2018(e)ko otsailaren 3(a), larunbata

¡Atarpia!


¡Atarpia!”


Juan José Angulo de la Calle


Atarpia, año 0 de la Edad de Hierro





El día empezó con el gran festival en honor del rey, considerado descendiente de dioses. Toda la pompa se desplegó de forma estruendosa, como si se pretendiese que las trompetas afectaran hasta los cielos. Todos los nobles se peleaban por dejarse ver, por estar cerca del monarca, que iba orgulloso como auriga de su carro de dos caballos.

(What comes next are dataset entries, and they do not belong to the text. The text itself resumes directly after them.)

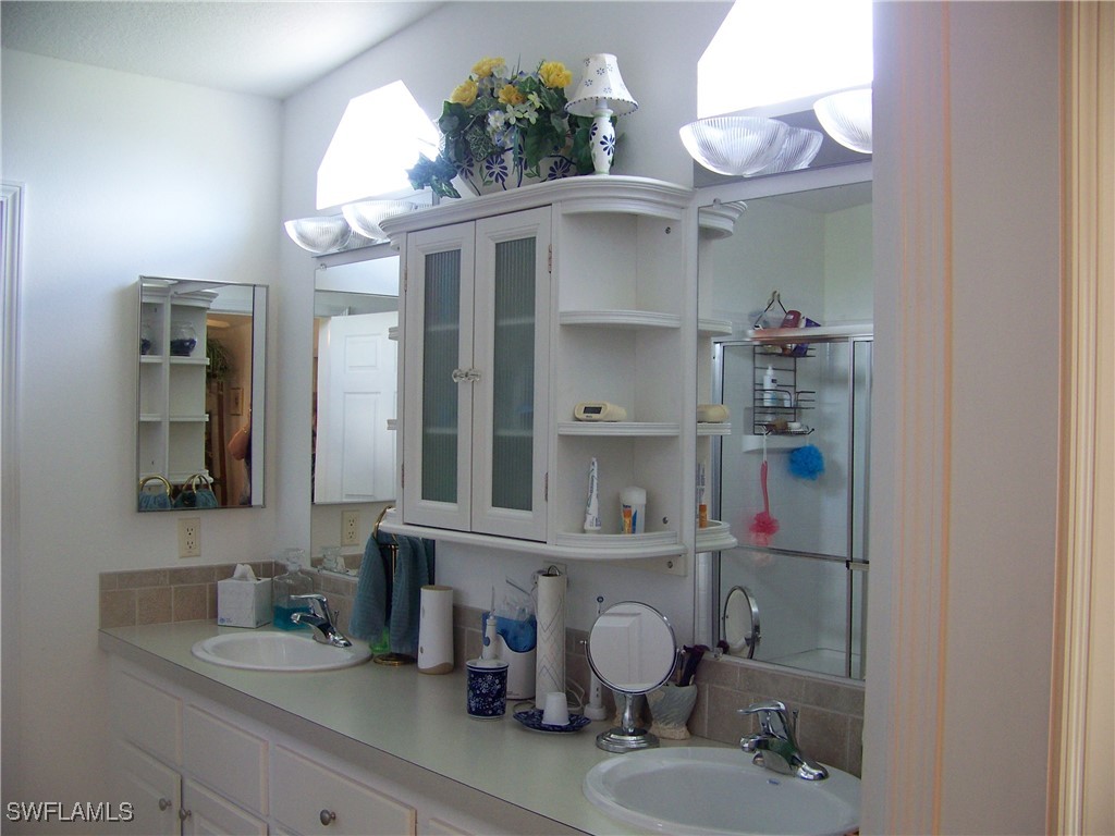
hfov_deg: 51.4
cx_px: 558
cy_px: 418
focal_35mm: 36
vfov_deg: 39.7
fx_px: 1160
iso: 125
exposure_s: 1/30
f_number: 2.8
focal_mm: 5.85
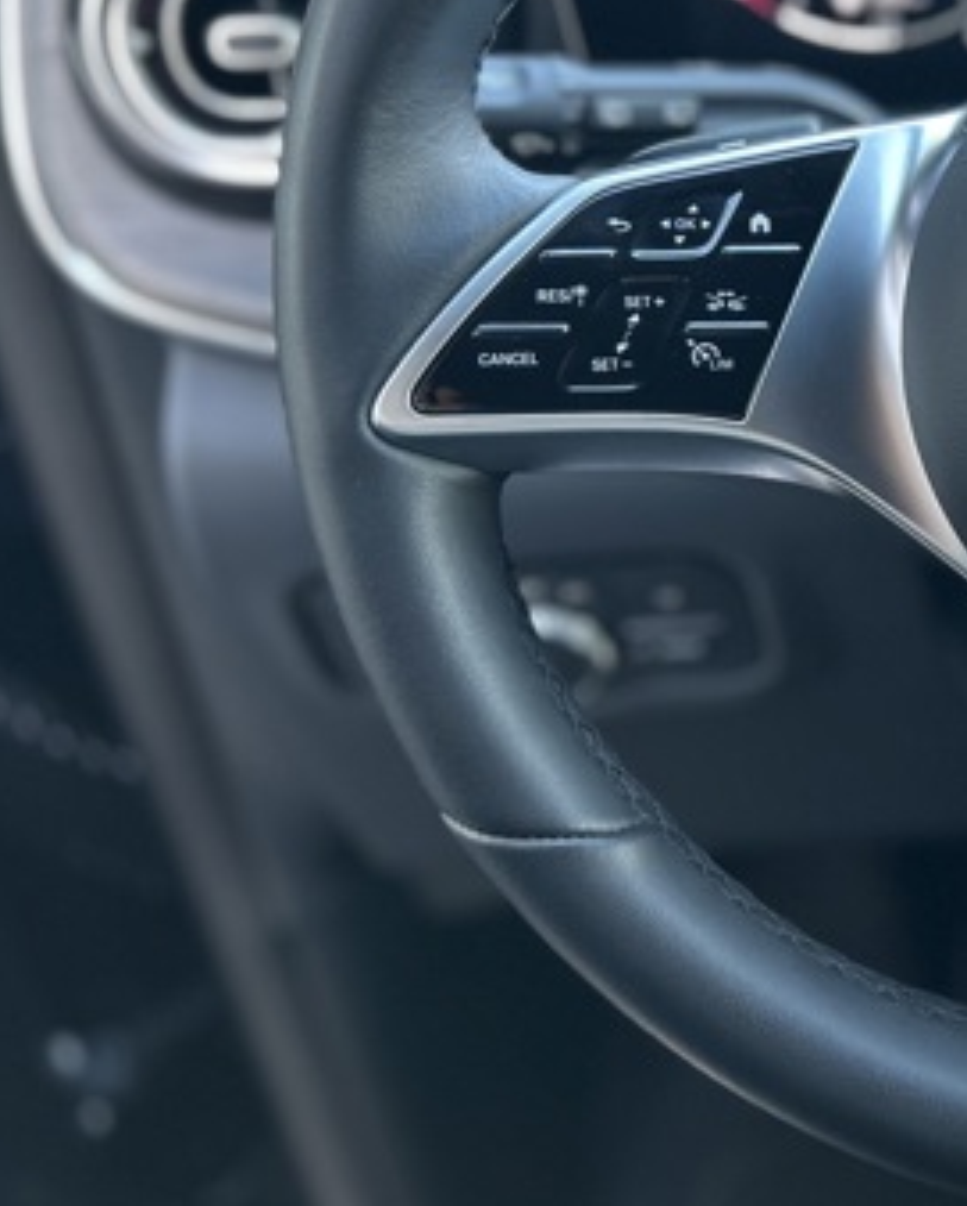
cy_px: 253
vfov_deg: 30.7
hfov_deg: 22.8
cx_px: 1238
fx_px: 2144
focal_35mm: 60
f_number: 1.5
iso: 125
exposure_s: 1/70
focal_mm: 5.7
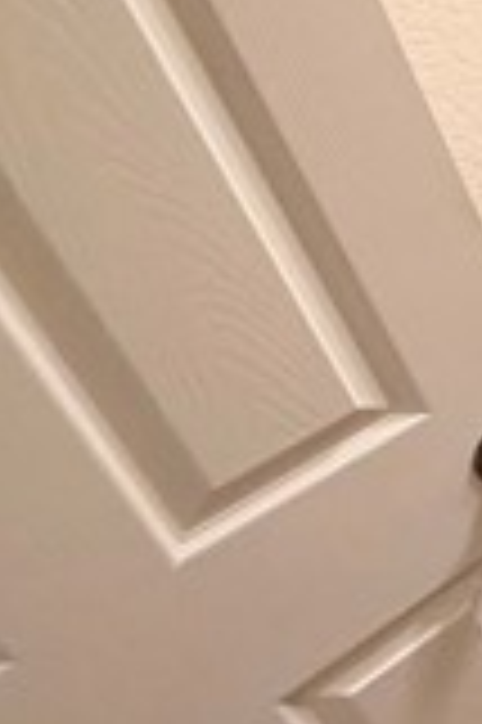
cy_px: 54
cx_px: 1288
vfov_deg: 32.6
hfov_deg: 13.2
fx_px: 1167
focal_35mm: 58
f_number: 2.2
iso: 320
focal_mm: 2.22
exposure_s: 1/60
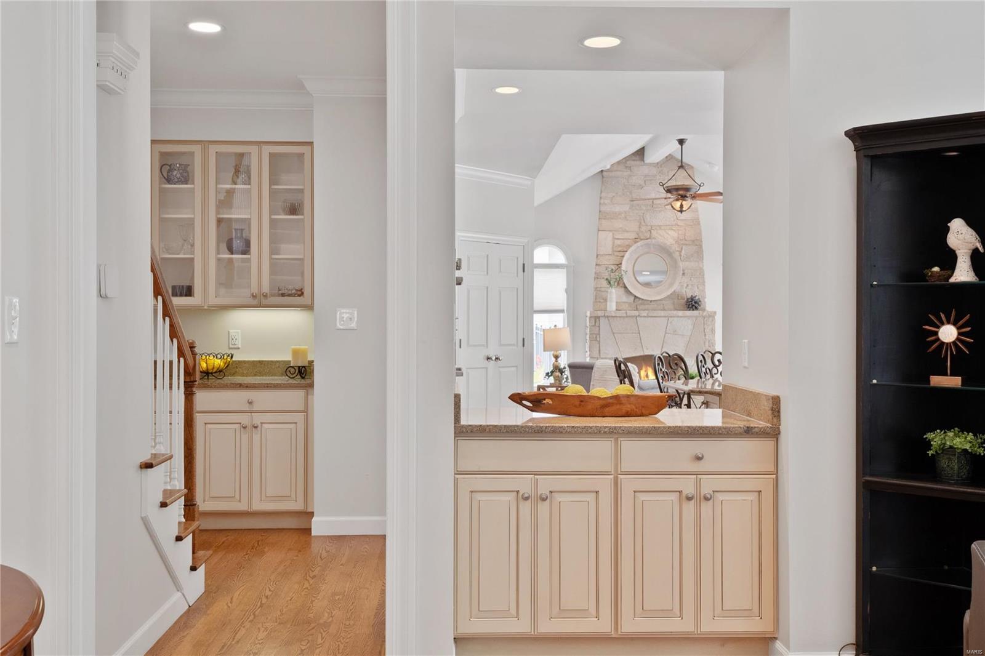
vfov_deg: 36.9
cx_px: 492
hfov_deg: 53.1
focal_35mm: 36
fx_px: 985
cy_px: 328
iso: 400
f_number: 6.3
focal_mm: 18
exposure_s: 1/6
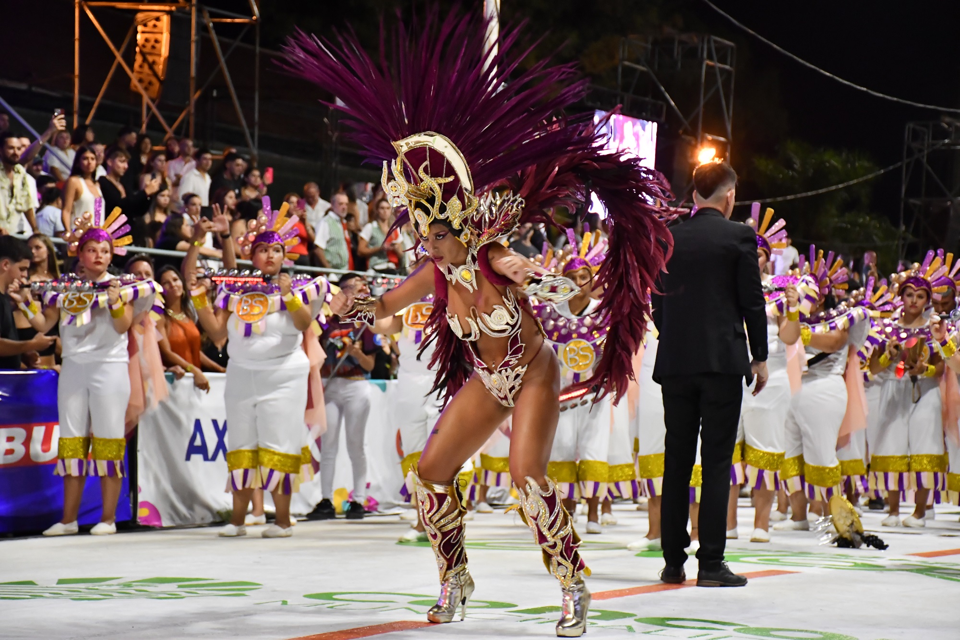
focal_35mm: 105
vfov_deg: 13.0
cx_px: 480
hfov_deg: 19.5
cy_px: 320
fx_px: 2800
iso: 2500
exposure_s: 1/125
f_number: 5
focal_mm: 70
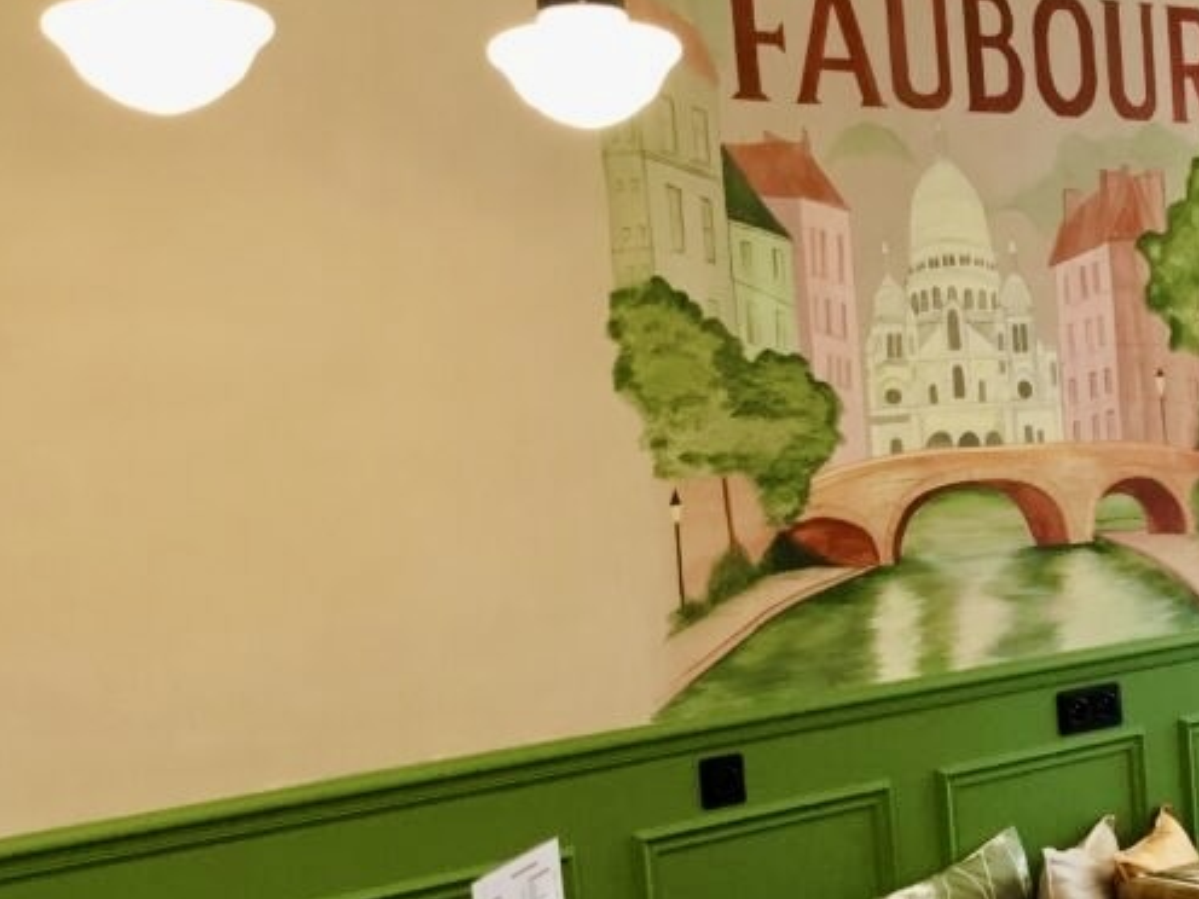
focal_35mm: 60
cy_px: 575
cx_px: 1056
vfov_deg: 24.3
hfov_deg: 30.9
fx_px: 2078
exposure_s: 1/33
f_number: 2.4
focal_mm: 3.3
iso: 50
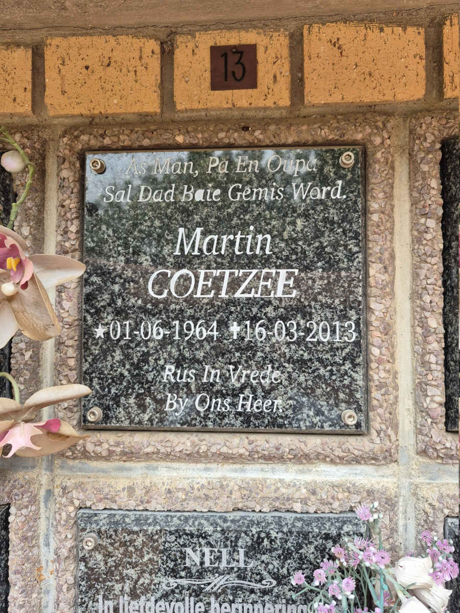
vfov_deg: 73.9
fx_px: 408
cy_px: 306
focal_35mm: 23
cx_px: 230
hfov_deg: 58.9
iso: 100
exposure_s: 1/180
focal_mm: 5.4
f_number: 1.8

La gente se agolpaba en las calles, hacinada, formando una masa compacta, un bosque que impedía ver los árboles. Craso error. De entre el gentío se oyeron gritos aislados, pero escandalosos, parecía la matanza del cerdo. Cayeron al suelo ancianos y niños, desangrados. El impacto hizo que el propio rey y el cortejo se detuvieran abruptamente.

Como una exhalación, una bestia con un largo e hirsuto pelo se abalanzó sobre los soldados. Los atravesó de medio a medio casi sin ser visto. Llegó hasta el rey. El capitán Rolan se interpuso con su espada. Se quebró ante una simple pero rauda estocada del extraño semi-hombre. Ahora pudieron verlo: harapiento, desharrapado, delgado pero musculado, melenudo, sucio y lleno de sangre por todas partes. Sus ropas revelaban que había sido herrero en otro tiempo. Tenía una espada diferente a todas las espadas, larga, fina, roja carmesí por la sangre y de otro color diferente. No era una espada de bronce… Portaba la primera espada de hierro inquebrantable de la historia... y contaba con ventaja.

El ser se rió de Rolan en sus narices y éso le salvó. Fue caminando hacia el monarca con toda la calma del mundo, todo el mundo se quedó estupefacto y sin control de sí. Nadie pudo reaccionar, tal era el terror que emanaba de la monstruosidad del hombre y sus inhumanos ademanes de furtiva depredación.

No paró de matar, sólo podía escapar de la ley... siendo la ley… Se abalanzó contra el monarca… Pero se interpuso un general y lo interceptó. Le quebró su armadura. Rolan, se arrodilló, mejor dicho se dejó caer al suelo, y gimió frente al asesino:

-Mi rey… Mi rey…

Sorprendido, su superior le reprendió:

-¿Pero qué hace, Rolan? ¡Levante y luche!

Rolan se puso a gritar poseído por una fuerza desconocida:

-¡Mi rey, mi rey, mi rey, mi rey…!

Tronó y resonó por todas las calles compactas como si fuese la voz de un demonio. El general tenía que poner orden y se lanzó a reprender a su capitán.

-¡Ningún asesino puede ser rey!

-¡Todo rey es un asesino! -replicó el loco de Rolan, mientras le atravesaba lentamente su lanza.

Volvió con su cantinela. Primero una voz le acompañó, después fue otra y, al final, el fervor enloqueció a la multitud, llevados por un horror que se convirtió en síndrome de Estocolmo. Las masas se agitaron y alzaron al asesino como si fuese una figura sagrada. Fue la rebelión de las masas. Los nobles, asustados, se unieron a la multitud.

Entonces el asesino gritó con todas sus fuerzas: “¡Tirano!”

No había matado de parar, solamente se libraría de la ley si se convertía en la ley. Por eso, en un impulso, derrocó al rey y se llamó a sí mismo: “Tirano”. Y así nació la Edad de Hierro.